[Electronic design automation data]
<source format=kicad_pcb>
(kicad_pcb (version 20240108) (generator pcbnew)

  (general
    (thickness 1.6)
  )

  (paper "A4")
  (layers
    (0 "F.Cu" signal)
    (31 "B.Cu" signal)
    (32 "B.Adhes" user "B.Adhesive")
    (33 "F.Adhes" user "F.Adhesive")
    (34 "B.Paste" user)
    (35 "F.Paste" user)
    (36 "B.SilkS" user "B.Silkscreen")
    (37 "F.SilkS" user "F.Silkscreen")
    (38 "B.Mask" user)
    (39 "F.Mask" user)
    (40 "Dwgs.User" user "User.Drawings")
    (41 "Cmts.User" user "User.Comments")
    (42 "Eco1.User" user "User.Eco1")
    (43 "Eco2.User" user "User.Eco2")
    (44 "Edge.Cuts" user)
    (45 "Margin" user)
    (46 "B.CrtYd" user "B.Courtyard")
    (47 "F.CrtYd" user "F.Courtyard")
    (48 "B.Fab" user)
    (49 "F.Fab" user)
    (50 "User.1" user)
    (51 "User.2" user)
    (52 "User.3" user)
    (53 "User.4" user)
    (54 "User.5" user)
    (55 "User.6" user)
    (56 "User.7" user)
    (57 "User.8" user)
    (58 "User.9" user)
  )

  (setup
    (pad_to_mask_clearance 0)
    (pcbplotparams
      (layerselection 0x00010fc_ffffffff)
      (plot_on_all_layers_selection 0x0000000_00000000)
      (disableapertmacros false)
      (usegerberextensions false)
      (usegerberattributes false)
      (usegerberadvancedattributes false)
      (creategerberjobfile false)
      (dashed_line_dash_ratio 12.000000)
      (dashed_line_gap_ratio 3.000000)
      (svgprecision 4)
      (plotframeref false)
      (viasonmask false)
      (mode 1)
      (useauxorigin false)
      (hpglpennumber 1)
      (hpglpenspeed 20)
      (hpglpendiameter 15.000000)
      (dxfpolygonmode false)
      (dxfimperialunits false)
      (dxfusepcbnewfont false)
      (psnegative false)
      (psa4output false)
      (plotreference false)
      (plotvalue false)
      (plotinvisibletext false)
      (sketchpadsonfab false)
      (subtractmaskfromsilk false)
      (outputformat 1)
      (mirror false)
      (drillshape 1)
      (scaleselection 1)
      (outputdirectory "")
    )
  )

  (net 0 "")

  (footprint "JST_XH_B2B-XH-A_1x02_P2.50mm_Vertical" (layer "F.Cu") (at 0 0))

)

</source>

---

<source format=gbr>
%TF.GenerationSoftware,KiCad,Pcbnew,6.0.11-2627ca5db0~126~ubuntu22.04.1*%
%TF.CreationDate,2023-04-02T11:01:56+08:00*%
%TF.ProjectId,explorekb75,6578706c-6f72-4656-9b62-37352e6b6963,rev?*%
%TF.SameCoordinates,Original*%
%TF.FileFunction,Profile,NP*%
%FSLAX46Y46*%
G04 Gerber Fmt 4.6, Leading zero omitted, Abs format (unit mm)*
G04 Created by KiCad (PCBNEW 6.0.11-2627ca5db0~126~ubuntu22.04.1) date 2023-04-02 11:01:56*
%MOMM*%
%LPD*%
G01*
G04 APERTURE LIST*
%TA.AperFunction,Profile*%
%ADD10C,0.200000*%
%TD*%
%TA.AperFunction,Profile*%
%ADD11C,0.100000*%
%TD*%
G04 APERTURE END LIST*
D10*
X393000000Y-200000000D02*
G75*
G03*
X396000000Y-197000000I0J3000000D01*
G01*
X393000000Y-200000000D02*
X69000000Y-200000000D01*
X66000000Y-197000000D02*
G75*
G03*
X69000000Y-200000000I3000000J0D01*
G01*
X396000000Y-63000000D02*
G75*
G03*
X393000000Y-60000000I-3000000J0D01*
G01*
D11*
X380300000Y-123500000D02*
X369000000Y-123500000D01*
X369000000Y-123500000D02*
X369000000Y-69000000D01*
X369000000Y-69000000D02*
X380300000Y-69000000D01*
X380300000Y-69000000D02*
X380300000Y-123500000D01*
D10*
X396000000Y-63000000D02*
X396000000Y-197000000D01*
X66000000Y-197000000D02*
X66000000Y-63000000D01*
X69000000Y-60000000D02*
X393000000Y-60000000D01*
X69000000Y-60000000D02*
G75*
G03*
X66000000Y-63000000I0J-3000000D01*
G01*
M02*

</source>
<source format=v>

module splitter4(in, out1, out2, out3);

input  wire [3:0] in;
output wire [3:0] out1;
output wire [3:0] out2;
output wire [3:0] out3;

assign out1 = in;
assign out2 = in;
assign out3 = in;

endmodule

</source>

Task goal:
Count lines above containing "Adhesive" and report only the total.

Response to this task:
2